Riassumendo. La scheda elettorale era di una semplicità tale che anche una classe di scuola materna avrebbe saputo fare le pile dei voti per lista e contarli più velocemente. Lo scrutinio dunque procede più che a rilento e naturalmente le proiezioni annunciate per le 16.30 sono arrivate un’ora e un quarto dopo. La sensazione che la campagna elettorale l’avesse vinta Berlusconi è confermata dal fatto che il centrodestra è riuscito a rientrare in una partita che anche solo qualche mese fa sembrava già chiusa a favore dell’Unione. I dati reali della Rosa nel Pugno sono stradeludenti e pochi cazzi. Forza Italia non è un partito, ma se lo fosse sarebbe il primo d’Italia. Silvio Berlusconi non è un segretario democraticamente eletto dagli iscritti, ma se lo fosse sarebbe il più popolare d’Italia.

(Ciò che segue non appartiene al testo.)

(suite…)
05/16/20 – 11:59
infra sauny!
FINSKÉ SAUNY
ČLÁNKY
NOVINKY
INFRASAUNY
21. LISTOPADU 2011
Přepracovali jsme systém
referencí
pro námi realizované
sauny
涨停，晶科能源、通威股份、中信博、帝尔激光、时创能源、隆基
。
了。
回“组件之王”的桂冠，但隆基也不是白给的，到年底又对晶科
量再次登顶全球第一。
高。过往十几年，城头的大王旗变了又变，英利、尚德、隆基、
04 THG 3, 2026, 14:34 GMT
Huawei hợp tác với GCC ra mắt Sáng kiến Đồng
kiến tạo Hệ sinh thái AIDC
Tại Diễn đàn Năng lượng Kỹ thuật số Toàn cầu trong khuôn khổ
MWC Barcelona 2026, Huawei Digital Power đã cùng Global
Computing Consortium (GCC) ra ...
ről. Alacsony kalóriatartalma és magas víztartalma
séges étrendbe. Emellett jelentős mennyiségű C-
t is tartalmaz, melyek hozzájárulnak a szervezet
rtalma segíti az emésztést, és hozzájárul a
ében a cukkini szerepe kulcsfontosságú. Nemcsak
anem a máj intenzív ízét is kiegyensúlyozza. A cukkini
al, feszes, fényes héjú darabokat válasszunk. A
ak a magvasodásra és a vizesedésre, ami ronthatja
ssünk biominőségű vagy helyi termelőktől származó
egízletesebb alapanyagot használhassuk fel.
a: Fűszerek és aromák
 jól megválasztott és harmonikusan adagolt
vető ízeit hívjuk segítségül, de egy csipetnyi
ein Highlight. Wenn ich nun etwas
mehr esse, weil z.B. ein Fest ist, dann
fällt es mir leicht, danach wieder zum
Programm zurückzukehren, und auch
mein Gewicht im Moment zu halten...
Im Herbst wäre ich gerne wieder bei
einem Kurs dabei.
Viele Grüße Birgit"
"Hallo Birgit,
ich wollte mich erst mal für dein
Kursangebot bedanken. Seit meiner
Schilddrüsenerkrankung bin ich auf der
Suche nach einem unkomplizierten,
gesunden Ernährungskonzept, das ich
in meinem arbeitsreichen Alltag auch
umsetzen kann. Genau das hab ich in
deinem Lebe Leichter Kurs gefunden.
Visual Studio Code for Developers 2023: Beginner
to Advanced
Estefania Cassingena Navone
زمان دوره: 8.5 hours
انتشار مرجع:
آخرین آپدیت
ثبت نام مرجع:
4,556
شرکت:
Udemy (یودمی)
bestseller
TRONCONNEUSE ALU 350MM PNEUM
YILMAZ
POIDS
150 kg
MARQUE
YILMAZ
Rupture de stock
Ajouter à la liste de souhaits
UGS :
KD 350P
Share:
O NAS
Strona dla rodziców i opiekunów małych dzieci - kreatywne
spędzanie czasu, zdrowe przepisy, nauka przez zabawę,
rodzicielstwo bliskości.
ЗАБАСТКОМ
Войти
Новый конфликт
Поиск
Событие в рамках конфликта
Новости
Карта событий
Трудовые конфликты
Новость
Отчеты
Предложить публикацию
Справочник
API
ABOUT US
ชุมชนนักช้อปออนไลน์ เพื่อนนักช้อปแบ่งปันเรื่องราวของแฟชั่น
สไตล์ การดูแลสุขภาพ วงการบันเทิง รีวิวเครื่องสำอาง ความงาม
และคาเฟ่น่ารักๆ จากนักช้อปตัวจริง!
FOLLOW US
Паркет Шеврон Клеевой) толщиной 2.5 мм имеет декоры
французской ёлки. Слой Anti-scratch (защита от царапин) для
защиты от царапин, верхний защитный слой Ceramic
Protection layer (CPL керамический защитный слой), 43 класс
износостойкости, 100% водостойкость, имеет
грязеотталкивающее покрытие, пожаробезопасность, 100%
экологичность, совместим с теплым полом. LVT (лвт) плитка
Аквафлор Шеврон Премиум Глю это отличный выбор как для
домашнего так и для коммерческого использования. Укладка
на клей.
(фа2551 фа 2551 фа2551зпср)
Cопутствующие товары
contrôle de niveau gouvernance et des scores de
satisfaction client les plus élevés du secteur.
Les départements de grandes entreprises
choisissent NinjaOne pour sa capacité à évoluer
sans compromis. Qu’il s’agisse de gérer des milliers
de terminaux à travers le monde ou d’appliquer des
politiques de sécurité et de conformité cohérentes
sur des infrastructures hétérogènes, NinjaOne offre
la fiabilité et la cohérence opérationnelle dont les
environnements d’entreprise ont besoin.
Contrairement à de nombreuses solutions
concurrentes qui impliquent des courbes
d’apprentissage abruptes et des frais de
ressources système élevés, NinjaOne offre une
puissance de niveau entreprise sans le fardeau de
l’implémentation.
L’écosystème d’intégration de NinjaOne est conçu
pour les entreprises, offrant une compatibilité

Ma il punto è un altro. Il trucco della legge elettorale non era tutto il giochetto tra soglie di sbarramento, premi di maggioranza nazionali, regionali, Camera, Senato, obbligo di coalizione eccetera eccetera. Il vero vincitore rischia di essere davvero Tremaglia e la sua intuizione di regalare sei senatori e dodici deputati agli italiani all’estero. Gente che a differenza di tanti nostri extracomunitari non paga nemmeno le tasse nel nostro Paese ma che è decisivo e può decidere chi deve sedere tra i banchi del Parlamento della nazione.

Pubblicato il 10/4/2006 alle 19.10 nella rubrica Diario.